Barnaby Andrews, an “IMBROIDERER,” placed a notice in the October 22, 1770, edition of the New-York Gazette and Weekly Mercury to advertise his many services. He described four different branches of his business to attract prospective customers. Andrews commenced with the most obvious, proclaiming that he “MAKES all Sorts of Gold, Silver, and Silk for Men and Womens Ware” as well as “Pulpit Cloths, Tassels and Fringes.” As a related service, he informed the public that he “cleans all Sorts of Gold and Silver Lace.” These were the types of work expected of embroiderers.
Yet Andrews provided two other services beyond making and maintaining embroidery. He offered to impart his skills to “Any Lady” who wished to take lessons. When it came to leisure activities and household production, after all, embroidery was predominantly a feminine pastime.

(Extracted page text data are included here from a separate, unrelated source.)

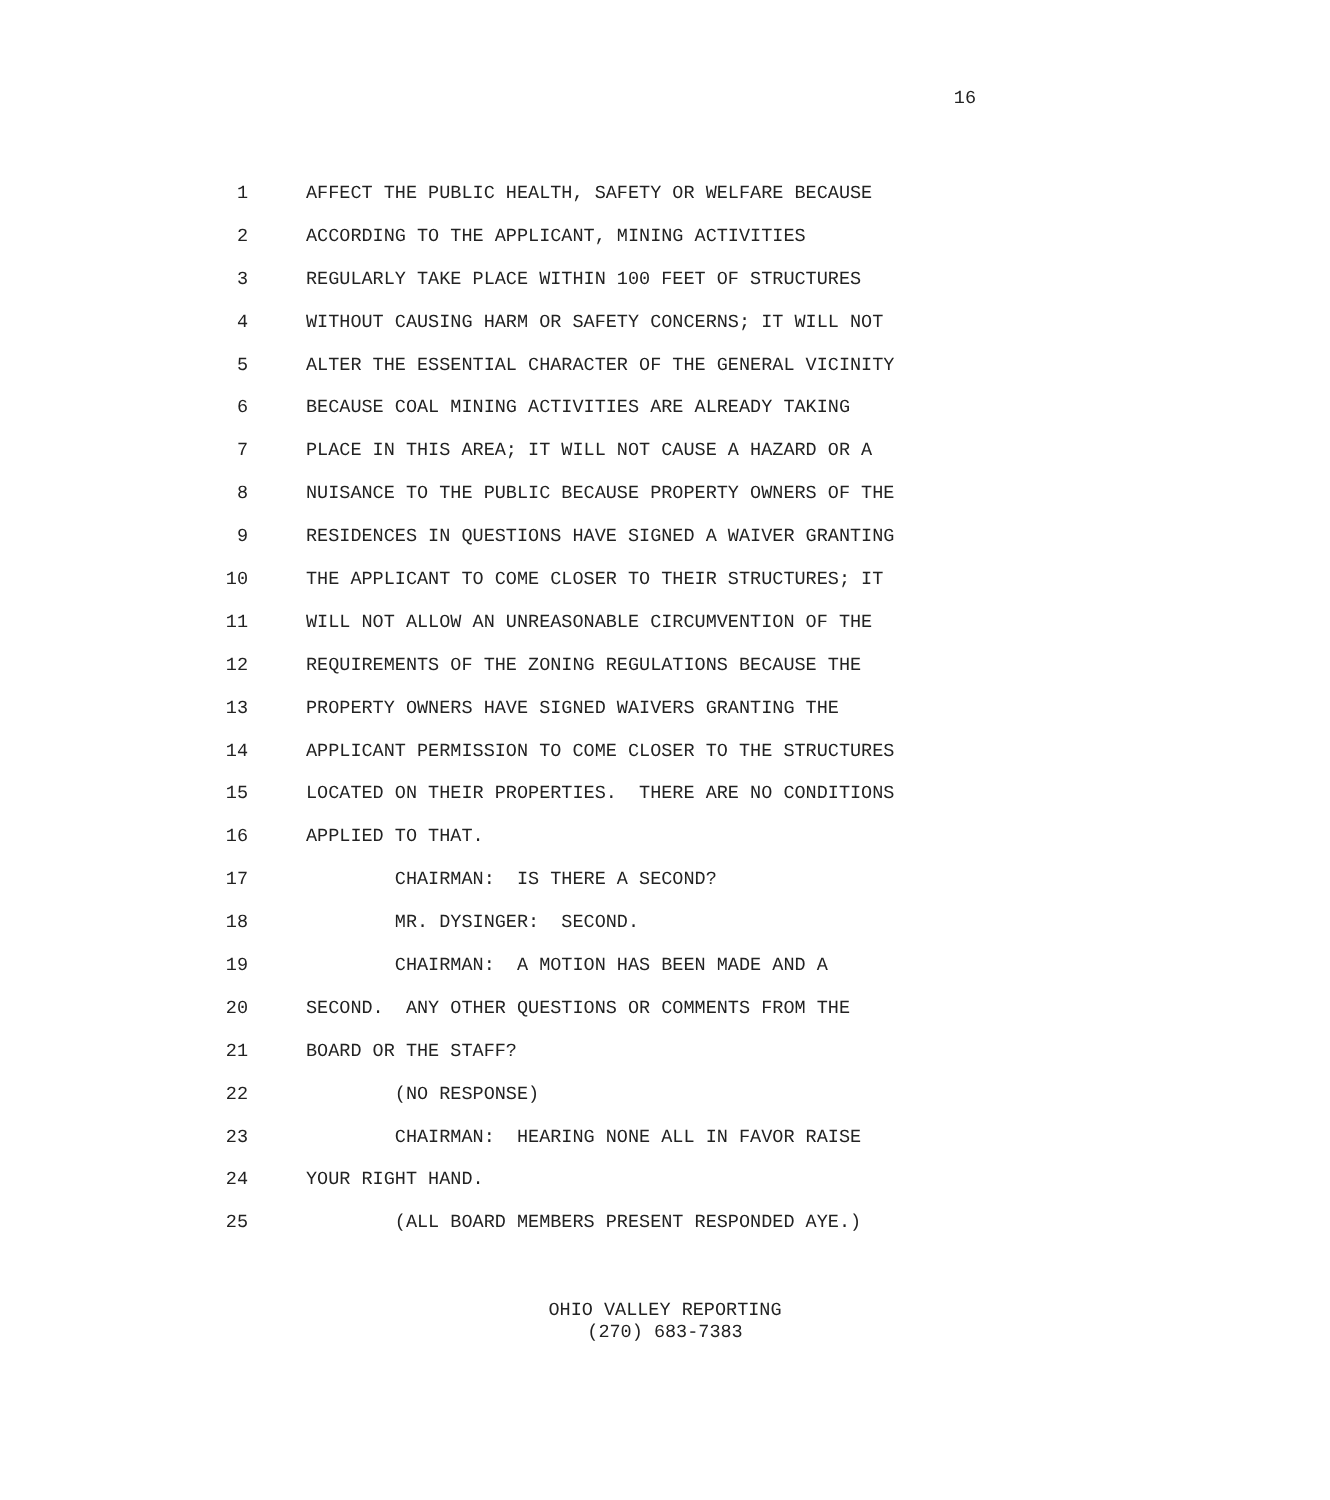16
1 AFFECT THE PUBLIC HEALTH, SAFETY OR WELFARE BECAUSE
2 ACCORDING TO THE APPLICANT, MINING ACTIVITIES
3 REGULARLY TAKE PLACE WITHIN 100 FEET OF STRUCTURES
4 WITHOUT CAUSING HARM OR SAFETY CONCERNS; IT WILL NOT
5 ALTER THE ESSENTIAL CHARACTER OF THE GENERAL VICINITY
6 BECAUSE COAL MINING ACTIVITIES ARE ALREADY TAKING
7 PLACE IN THIS AREA; IT WILL NOT CAUSE A HAZARD OR A
8 NUISANCE TO THE PUBLIC BECAUSE PROPERTY OWNERS OF THE
9 RESIDENCES IN QUESTIONS HAVE SIGNED A WAIVER GRANTING
10 THE APPLICANT TO COME CLOSER TO THEIR STRUCTURES; IT
11 WILL NOT ALLOW AN UNREASONABLE CIRCUMVENTION OF THE
12 REQUIREMENTS OF THE ZONING REGULATIONS BECAUSE THE
13 PROPERTY OWNERS HAVE SIGNED WAIVERS GRANTING THE
14 APPLICANT PERMISSION TO COME CLOSER TO THE STRUCTURES
15 LOCATED ON THEIR PROPERTIES. THERE ARE NO CONDITIONS
16 APPLIED TO THAT.
17 CHAIRMAN: IS THERE A SECOND?
18 MR. DYSINGER: SECOND.
19 CHAIRMAN: A MOTION HAS BEEN MADE AND A
20 SECOND. ANY OTHER QUESTIONS OR COMMENTS FROM THE
21 BOARD OR THE STAFF?
22 (NO RESPONSE)
23 CHAIRMAN: HEARING NONE ALL IN FAVOR RAISE
24 YOUR RIGHT HAND.
25 (ALL BOARD MEMBERS PRESENT RESPONDED AYE.)
OHIO VALLEY REPORTING
(270) 683-7383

Prospective pupils had two option when it came to the location for their lessons. They could choose to have Andrews visit them at home, certainly a convenience, but they could also opt for the embroiderer’s lodgings on Broad Street. Either way, the advertisement suggested that they would receive more personalized attention from Andrews than they would from schoolmistresses who included sewing and simple embroidery in their curriculum for girls and young women.
In addition to embroidery, Andrews also made “all Sort of Paper Work” and “Hat, Patch and Bonnet Boxes” for storing some of the items that women used to adorn their faces and heads. Madeline Siefke Estill explains that patch boxes were “indices of gentility” similar to snuff boxes and tobacco boxes. Patches were made from “a wide range of materials – black silk, velvet, paper, or red leather – and cut into a variety of shapes and sizes” to be “applied to the face or bosom with mastic.” Patches served several purposed, including lending “an impression of formal distinction and enhanc[ing] one’s beauty and desirability.” While patches could be used to disguise blemishes, women also wore them to “appear younger and more fashionable.” Andrews asserted that he made his boxes “in the neatest and best Fashion,” suitable accouterments for genteel women to collect, display, or even give as gifts.
Andrews aimed his advertisement primarily at the local gentry, those who had the means to acquire silks and lace as well as the leisure time to learn embroidery as a diversion. Like many other artisans, he provided the means for his clients to perform gentility though he could not claim admission to the ranks of the genteel himself.